Мы условились, что Санина сестра (которую я, в отличие от моего Сани, и в письмах всегда называла Сашей) встретит меня на вокзале «или Петя, – писала она, – если я буду нездорова». Она не раз мельком упоминала о своем нездоровье, но письма были такие веселые, с рисунками, что я не придавала этим упоминаниям никакого значения. Впрочем, я подозревала, в чем дело. В одном из писем Петя был изображен с книгою в одной руке и а младенцем – в другой, причем, как ни странно, они были похожи.

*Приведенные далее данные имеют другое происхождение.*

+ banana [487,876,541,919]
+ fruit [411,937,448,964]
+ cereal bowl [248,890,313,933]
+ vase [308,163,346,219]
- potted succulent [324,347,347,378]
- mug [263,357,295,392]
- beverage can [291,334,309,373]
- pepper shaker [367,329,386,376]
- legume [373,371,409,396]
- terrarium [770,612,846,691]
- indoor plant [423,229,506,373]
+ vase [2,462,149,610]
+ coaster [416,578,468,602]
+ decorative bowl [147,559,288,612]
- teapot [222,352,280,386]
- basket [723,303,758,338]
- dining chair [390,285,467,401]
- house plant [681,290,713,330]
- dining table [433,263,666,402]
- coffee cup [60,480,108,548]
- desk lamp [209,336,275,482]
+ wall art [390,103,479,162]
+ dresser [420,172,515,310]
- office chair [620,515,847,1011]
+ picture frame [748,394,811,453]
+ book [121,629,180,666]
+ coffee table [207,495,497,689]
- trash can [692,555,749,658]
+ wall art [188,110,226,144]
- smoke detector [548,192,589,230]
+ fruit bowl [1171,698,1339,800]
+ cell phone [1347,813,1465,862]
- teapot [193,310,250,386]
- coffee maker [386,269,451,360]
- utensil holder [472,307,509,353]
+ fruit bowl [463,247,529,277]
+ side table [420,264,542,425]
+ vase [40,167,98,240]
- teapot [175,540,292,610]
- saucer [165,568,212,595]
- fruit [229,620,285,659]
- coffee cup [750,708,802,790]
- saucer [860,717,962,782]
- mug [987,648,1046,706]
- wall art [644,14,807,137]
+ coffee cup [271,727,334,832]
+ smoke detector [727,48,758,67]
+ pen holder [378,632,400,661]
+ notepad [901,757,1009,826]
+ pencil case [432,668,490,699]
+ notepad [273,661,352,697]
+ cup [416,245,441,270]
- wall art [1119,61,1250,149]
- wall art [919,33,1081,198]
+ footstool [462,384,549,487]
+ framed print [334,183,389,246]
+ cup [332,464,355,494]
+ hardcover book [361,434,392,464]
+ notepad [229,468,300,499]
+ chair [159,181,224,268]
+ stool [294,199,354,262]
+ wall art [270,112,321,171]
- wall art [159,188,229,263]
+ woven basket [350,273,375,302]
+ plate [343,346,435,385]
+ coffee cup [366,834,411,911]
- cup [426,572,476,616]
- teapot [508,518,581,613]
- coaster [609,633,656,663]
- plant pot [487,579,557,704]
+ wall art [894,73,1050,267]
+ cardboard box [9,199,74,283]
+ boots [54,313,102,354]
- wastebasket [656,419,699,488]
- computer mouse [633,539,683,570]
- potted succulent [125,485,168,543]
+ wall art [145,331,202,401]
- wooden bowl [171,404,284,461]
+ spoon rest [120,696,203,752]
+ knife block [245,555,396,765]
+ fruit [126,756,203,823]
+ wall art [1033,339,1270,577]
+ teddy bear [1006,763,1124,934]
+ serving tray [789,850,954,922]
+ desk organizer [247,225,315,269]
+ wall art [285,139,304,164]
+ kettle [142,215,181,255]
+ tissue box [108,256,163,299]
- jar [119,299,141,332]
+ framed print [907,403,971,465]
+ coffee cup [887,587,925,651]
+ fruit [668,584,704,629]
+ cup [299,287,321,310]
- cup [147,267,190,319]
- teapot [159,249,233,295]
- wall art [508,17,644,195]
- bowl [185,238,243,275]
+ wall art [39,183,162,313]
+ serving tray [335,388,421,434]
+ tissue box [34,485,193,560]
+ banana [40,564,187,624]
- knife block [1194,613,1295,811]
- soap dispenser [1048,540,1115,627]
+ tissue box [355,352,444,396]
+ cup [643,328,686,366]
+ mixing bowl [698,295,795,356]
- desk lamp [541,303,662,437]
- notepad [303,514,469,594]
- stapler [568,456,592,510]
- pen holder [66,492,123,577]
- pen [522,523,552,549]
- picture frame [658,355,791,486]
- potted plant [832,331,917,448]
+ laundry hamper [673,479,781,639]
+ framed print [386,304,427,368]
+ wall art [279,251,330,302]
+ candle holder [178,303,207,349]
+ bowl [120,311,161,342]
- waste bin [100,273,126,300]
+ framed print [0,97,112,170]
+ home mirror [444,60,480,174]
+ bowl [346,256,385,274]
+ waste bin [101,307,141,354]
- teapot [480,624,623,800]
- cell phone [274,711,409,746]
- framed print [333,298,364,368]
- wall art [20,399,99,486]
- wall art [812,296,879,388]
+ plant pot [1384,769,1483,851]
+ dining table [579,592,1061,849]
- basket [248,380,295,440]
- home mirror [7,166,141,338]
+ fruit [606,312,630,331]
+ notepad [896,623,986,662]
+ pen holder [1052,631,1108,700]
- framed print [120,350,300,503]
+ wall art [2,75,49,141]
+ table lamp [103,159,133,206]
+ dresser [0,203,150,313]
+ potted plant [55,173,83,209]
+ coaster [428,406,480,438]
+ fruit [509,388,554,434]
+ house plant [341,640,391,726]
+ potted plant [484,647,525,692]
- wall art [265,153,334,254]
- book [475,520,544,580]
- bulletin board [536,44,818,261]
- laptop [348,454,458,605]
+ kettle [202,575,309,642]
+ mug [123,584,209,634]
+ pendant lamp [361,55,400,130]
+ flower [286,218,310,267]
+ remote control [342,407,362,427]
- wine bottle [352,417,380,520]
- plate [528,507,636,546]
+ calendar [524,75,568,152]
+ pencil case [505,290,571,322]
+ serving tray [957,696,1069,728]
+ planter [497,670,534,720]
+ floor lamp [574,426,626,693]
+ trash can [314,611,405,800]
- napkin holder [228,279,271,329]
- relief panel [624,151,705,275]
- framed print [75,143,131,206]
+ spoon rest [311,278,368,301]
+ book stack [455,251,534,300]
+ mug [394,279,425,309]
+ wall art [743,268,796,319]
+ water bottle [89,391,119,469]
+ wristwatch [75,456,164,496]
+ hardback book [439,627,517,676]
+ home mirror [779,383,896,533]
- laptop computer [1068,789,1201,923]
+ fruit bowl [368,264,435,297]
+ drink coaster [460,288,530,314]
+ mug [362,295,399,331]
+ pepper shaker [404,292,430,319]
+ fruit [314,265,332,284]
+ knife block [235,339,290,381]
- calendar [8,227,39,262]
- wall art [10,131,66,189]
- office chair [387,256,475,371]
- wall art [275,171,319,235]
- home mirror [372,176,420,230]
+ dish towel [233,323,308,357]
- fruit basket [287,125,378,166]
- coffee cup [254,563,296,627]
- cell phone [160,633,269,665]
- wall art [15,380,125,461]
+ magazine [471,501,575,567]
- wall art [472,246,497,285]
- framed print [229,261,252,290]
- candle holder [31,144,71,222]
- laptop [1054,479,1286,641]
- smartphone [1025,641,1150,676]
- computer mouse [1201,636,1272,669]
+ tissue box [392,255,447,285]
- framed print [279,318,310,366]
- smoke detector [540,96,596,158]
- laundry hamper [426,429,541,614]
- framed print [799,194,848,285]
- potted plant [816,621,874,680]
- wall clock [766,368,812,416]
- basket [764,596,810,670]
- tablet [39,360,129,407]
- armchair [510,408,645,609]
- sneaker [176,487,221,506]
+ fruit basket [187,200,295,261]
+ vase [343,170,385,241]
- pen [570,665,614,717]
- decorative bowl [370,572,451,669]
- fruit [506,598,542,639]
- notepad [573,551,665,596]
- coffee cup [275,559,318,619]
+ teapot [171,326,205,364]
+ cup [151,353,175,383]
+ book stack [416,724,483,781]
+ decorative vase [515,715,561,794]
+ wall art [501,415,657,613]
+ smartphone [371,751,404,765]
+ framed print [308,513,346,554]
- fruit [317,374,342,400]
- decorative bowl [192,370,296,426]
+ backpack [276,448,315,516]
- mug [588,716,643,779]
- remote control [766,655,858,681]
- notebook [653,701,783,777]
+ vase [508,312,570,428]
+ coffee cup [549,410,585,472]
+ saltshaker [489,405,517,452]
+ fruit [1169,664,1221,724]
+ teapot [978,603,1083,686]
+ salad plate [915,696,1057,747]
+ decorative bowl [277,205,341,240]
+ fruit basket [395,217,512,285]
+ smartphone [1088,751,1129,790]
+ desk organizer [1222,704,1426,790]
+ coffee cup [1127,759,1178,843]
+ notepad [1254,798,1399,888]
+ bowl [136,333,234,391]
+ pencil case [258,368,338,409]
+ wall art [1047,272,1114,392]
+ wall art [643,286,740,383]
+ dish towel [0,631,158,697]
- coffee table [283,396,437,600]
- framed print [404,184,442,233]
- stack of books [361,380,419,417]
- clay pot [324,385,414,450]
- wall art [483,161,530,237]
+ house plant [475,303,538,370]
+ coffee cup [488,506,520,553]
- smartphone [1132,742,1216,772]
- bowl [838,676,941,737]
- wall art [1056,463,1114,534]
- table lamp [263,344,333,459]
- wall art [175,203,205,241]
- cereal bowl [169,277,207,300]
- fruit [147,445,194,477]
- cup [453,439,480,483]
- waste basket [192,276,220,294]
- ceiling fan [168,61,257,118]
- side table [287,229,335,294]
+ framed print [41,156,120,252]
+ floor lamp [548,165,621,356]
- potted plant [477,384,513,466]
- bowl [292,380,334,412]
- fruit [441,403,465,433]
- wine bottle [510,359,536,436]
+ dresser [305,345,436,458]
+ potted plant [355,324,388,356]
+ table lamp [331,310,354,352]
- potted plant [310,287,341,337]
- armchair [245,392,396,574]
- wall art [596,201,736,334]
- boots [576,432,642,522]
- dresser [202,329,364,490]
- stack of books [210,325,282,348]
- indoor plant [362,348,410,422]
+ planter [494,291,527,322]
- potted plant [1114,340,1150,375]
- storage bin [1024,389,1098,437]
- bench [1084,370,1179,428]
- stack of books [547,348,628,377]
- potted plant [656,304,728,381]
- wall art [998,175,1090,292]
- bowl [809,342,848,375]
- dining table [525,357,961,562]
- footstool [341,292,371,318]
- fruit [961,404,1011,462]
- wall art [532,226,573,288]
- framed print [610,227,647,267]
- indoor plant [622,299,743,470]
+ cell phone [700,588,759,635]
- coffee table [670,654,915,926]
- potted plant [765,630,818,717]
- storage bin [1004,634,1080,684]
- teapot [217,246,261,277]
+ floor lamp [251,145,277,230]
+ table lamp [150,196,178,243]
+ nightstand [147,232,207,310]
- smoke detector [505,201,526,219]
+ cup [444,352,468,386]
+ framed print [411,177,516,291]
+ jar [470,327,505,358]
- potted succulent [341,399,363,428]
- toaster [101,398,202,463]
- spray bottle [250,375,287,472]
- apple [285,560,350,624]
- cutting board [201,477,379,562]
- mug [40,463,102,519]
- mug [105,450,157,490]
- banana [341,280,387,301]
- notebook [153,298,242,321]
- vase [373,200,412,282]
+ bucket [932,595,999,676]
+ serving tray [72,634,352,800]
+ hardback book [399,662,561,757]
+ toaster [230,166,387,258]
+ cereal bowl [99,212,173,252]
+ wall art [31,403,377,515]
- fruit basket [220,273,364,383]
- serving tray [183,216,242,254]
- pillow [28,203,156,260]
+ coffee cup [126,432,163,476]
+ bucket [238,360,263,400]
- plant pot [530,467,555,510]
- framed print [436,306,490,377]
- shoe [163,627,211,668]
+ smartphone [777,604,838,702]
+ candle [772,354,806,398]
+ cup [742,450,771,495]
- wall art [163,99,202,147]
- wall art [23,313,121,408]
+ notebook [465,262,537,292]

Все уже стояли в шляпах и пальто, и соседи помогли мне снять с полки мой чемодан – довольно тяжелый, потому что я взяла все, что у меня было, и даже несколько интересных образцов горных пород, точно предчувствовала, что теперь долго не вернусь в Москву. Я волновалась – Ленинград! Между голов вдруг стал виден перрон, и я сразу начала искать Сковородниковых, но перрон пробегал, а их не было, и я вспомнила с досадой, что не телеграфировала им номер вагона.
Носильщик вытащил мой чемодан, и мы с ним стояли, пока все не прошли, а Сковородниковых все не было.
– Может, у подъезда? – сказал носильщик.
Мы вышли к подъезду, и я простояла еще с добрых полчаса и, наконец, решила, что это свинство. Так приглашать к себе, а потом даже не встретить! И зная, что я в первый раз в Ленинграде.
Одну минуту я колебалась, не заехать ли в гостиницу, но немного беспокоилась, потому что это все–таки было странно, и поэтому поехала к Сковородниковым.